5.) Default Gateway. Default gateway should only be set on the NIC facing the Internet and only one default gateway should ever be set on your ISA/TMG servers. This is a fairly common mistake and can cause multiple problems. See this KB for more information.

6.) DNS. DNS Server settings on your ISA/TMG adapter properties should be set on the Internal facing NIC only and the DNS servers should be servers that your organization controls. If ISA/TMG is a member of a domain, these DNS servers should be Domain Controllers. I saw an issue recently where web proxy users through ISA Server were getting prompted for authentication credentials intermittently when browsing the Internet. This would happen sporadically throughout the day and would often resolve itself after 5 or 10 minutes of pain. The issue turned out to be that the first 2 DNS servers were Domain Controllers but the 3rd one on the list was not.

7.) 3rd Party Networking Devices. Take any 3rd party devices out of the mix whenever possible. Whatever the problem may be, if you can simplify your environment it will make troubleshooting it a whole lot easier. Trust me when I tell you this. Is there a 3rd party hardware load balancer sitting in front of your ISA/TMG server? Do you have the ability to bypass it and test? Is the issue still present? Is there a hardware firewall between your ISA/TMG server and your Domain Controllers? If you bypass it or create an ACL that allows everything through does it change the behavior?  You get the idea.  The more you can simplify your environment the less time you are going to spend on the phone with support.  I cannot even begin to tell you how many times our product has gotten the blame for something that another device was doing.

8.) Service Packs, Hotfixes, and Rollups Oh My. When possible, upgrade to the latest service pack, hotfix, or rollup for ISA or TMG.  Our engineers and developers are constantly working to find and fix code defects and to make them available to the public.  Chances are we have already fixed the issue you are experiencing and have included it in a recent hotfix/rollup.   I put together a blog for the version numbers and location of TMG hotfixes here.

9.) Alerts. In your ISA/TMG management console, under Monitoring, check your Alerts tabs.  Is there anything listed with a recent date? Many of the Alerts are self explanatory and can point you in the right direction. Search for them on Bing if they are somewhat unclear.

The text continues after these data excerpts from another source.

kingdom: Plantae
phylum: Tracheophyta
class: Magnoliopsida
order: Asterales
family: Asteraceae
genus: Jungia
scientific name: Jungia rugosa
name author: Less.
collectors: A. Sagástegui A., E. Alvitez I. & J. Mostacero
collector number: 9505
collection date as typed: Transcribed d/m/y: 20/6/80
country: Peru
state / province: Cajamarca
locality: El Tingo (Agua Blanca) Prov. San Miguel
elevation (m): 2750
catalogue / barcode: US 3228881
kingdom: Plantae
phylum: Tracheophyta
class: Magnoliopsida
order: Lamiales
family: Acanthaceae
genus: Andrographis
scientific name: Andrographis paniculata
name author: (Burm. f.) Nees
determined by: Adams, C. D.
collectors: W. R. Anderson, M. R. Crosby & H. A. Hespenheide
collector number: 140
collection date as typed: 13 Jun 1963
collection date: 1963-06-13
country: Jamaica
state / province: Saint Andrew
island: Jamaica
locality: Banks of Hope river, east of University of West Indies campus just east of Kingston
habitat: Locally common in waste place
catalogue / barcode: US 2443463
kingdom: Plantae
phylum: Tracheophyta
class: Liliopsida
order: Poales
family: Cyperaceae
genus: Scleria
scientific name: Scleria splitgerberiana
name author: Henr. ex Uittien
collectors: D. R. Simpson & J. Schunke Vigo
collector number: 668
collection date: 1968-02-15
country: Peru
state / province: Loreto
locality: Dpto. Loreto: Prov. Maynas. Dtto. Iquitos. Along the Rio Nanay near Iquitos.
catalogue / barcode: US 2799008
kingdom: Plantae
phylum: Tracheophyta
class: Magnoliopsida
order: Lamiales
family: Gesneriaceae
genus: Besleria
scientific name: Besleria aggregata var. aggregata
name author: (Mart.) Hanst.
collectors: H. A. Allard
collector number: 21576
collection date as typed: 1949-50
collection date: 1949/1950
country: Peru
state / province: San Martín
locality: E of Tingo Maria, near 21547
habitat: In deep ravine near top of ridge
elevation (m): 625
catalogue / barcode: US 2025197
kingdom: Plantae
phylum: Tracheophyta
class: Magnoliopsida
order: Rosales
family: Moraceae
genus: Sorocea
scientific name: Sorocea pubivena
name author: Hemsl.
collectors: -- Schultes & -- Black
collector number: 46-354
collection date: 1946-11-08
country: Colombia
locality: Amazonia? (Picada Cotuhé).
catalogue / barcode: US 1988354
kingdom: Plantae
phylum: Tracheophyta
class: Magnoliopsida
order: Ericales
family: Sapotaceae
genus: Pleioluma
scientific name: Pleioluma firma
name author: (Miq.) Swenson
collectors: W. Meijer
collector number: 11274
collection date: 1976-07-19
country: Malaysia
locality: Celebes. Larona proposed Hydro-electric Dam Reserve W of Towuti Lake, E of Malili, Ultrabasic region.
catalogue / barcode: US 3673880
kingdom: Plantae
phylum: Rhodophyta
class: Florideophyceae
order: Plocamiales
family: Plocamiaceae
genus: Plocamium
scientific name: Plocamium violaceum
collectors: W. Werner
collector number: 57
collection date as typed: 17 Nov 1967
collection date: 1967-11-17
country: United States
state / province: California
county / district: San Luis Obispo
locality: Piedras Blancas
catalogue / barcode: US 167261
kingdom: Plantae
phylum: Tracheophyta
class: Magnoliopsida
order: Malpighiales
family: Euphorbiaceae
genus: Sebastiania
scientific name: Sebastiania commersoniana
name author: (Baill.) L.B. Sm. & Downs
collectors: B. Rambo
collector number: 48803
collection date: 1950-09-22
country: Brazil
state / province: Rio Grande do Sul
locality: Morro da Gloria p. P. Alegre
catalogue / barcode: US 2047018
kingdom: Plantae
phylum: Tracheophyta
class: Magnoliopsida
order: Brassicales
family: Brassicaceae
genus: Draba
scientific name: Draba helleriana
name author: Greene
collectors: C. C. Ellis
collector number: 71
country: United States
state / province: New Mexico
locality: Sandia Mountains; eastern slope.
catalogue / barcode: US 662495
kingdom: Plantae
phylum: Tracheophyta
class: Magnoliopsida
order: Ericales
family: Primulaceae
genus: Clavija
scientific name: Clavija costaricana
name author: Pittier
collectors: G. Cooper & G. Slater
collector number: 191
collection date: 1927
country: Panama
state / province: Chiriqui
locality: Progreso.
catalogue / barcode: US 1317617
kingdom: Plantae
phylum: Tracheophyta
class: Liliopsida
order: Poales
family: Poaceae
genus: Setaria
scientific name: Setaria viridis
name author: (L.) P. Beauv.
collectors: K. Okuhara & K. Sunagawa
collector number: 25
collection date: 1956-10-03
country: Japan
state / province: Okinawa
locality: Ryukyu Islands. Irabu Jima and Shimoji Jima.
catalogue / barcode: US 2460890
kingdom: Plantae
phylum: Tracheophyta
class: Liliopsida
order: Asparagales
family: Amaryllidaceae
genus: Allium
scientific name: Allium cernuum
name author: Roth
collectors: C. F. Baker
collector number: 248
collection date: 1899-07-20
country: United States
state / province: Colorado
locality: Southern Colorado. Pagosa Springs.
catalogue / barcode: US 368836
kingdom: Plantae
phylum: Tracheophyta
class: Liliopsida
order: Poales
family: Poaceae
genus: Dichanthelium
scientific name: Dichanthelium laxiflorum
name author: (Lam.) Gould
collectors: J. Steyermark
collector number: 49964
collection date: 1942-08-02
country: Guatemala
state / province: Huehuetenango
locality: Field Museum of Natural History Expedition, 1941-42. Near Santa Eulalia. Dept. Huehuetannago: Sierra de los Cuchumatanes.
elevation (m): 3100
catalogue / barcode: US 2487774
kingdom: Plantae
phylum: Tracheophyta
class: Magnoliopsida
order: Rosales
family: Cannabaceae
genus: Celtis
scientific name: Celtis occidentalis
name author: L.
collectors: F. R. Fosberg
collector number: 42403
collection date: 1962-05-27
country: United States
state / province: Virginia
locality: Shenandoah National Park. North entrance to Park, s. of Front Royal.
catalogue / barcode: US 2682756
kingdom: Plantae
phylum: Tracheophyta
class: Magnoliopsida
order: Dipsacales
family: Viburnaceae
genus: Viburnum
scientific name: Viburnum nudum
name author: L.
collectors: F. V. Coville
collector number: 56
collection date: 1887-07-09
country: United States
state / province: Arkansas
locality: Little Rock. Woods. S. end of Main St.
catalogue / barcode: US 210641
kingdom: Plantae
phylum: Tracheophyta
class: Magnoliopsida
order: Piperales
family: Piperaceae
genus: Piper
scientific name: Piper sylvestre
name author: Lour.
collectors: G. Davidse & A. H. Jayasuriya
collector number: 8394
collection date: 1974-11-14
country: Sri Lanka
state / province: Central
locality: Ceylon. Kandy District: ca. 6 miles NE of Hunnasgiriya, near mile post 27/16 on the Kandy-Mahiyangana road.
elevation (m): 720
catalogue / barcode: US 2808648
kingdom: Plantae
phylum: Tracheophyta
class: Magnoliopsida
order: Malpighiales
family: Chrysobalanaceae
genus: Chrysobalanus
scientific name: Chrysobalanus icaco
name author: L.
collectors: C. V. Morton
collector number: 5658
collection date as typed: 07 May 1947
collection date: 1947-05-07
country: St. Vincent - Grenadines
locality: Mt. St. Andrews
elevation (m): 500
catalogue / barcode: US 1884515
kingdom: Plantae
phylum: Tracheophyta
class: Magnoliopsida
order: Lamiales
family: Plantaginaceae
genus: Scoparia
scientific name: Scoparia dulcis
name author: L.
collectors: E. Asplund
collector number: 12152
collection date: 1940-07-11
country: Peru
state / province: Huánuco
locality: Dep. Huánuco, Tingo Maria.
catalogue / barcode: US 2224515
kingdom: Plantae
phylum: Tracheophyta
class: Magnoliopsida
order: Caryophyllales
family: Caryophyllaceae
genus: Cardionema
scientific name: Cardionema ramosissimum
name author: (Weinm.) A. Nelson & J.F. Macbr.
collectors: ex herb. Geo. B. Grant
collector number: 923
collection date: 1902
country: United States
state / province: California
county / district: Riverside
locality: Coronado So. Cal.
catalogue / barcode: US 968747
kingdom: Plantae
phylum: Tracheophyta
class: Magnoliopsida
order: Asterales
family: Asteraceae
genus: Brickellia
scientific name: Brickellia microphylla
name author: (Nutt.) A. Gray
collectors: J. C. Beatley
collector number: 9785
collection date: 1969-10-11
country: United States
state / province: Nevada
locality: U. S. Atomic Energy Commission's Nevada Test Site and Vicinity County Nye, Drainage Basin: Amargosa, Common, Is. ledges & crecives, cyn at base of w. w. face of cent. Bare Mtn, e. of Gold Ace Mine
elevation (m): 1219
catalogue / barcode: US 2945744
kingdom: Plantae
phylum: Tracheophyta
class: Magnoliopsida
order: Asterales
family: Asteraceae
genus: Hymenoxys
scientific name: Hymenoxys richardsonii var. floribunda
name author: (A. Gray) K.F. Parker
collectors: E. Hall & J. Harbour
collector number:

10.) Disable IIS. If you have the World Wide Web Publishing service installed and running on the same machine as your ISA/TMG it can (and usually does) cause problems. Remove it or, at the very least, disable it and then restart the Firewall Service.

I hope these suggestions are helpful to you and I will add or update them from time to time.  If any of these helped you avoid a support incident please feel free to leave me a comment and let me know. Follow me on Twitter @keithabluton

Comments
  • Keith, regarding DNS tip, I usally use 2 NIC's with DNS IP's on both. DNS set on Internal NIC will resolve internal requests and the same will occur for External NIC regarding to external requests. Is it wrong? Can it cause some issue? I have set up several environments like this and never had any trouble...

  • Great question Uilson. Although it can work, it is not recommended and can lead to problems. Here is a great document that explains it.

    technet.microsoft.com/.../cc302590.aspx

    This is the most common setup.  Multi-homed ISA Server computers that are members of the domain must point a network card only to internal DNS servers because it has to participate in the domain.   The internal DNS servers need to forward to an ISP or use the root servers.  This allows internal clients to resolve both internal names and Internet names.

    Q:  Why not point the external ISA NIC to the ISP for DNS?

    A:  The problem here is that ISA doesn’t know what is internal or external when trying to resolve names. This means ISA can end up trying to resolve internal names to the external ISP.  Once it receives “name not found”, the ISA Server computer won’t look for the internal name again and you will fail to participate in the domain.